Despite the importance of information related to maternal grandfather and his family, the record shows only a single attempt from a DCFS investigator to contact maternal grandmother to obtain such information. Although the investigator suggested she would follow up with maternal grandmother, there is nothing in the record showing she did so. Nor is there any indication that DCFS attempted to locate maternal grandfather or obtain his information through alternative means. On this record, we cannot say DCFS conducted an adequate inquiry to obtain the requisite information for the ICWA notices. (See In re Breanna S., supra, 8 Cal.App.5th at p. 652; In re D. T., supra, 113 Cal.App.4th at p. 1455.)
Given the record does not show compliance with ICWA’s inquiry and notice requirements, the court erred in finding ICWA does not apply. The appropriate remedy in this situation is to remand the matter to the juvenile court to ensure those requirements are satisfied. (See In re Damian C. (2009) 178 Cal.App.4th 192, 200; In re Veronica G. (2007) 157 Cal.App.4th 179, 186–188.) If, after proper notice has been given, it is determined that Joshua is an Indian child within the ambit of ICWA, Joshua, his parents, or his tribe may petition the dependency court to vacate its prior orders, if warranted. (Ibid.)
DISPOSITION
The juvenile court’s dispositional order is affirmed. The matter is remanded to the juvenile court with directions to order DCFS to fully comply with ICWA’s inquiry and notice requirements.
BIGELOW, P.J.
We concur:
GRIMES, J.
DUNNING, J.*
[1] All further unspecified statutory references are to the Welfare and Institutions Code, unless noted otherwise.

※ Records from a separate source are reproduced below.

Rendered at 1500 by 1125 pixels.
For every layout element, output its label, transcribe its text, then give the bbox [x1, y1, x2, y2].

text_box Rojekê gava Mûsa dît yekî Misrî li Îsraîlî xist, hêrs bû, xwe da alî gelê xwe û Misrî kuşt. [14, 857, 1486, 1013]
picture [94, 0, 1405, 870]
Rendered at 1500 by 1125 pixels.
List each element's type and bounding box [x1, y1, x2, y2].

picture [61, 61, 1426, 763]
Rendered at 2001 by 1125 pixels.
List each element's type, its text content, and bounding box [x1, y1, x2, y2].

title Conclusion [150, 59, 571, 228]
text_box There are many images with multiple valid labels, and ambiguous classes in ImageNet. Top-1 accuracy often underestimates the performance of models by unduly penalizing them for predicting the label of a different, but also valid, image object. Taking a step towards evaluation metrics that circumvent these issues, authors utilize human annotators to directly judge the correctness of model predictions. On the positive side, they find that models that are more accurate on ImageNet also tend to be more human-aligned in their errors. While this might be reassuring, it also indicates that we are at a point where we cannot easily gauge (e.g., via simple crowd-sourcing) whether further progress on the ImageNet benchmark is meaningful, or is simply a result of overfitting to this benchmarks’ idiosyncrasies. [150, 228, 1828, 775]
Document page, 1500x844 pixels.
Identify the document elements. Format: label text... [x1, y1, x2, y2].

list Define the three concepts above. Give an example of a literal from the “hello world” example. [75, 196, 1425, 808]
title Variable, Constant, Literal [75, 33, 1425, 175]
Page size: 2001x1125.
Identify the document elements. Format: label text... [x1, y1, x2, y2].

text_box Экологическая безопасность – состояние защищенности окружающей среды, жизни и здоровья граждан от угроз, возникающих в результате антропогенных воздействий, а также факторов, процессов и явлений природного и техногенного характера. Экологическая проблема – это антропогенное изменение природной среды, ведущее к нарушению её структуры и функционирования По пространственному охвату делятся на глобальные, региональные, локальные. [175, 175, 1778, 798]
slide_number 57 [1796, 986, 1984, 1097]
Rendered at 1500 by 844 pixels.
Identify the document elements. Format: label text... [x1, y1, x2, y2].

[2] With respect to Mother, the court found true allegations that she “has a history of illicit drug abuse and an unresolved history of methamphetamine use which renders [her] incapable of providing regular care for [Joshua].”
[3] Evidence Code section 730 provides: “When it appears to the court, at any time before or during the trial of an action, that expert evidence is or may be required by the court or by any party to the action, the court on its own motion or on motion of any party may appoint one or more experts to investigate, to render a report as may be ordered by the court, and to testify as an expert at the trial of the action relative to the fact or matter as to which the expert evidence is or may be required.”
[4] Mother urges us to disregard most of the information contained in DCFS’s supplemental report related to her mental health history. She points to the lack of supporting documentation or references to sources, asserts that some of the entries in the report are inconsistent, and speculates that maternal grandmother may have provided DCFS inaccurate information due to a personal animus against Mother. These arguments go to the weight of the evidence, rather than its admissibility. On appeal, however, we do not reweigh the evidence. (In re I.J. (2013) 56 Cal.4th 766, 773.) Instead, “[u]nder the substantial evidence rule, we must accept the evidence most favorable to the order as true and discard the unfavorable evidence as not having sufficient verity to be accepted by the trier of fact.” (In re Casey D. (1999) 70 Cal.App.4th 38, 53.) Here, the information in DCFS’s supplemental report was sufficient to support a finding that Mother has a significant history of mental illness.
* Judge of the Orange Superior Court, assigned by the Chief Justice pursuant to article VI, section 6 of the California Constitution.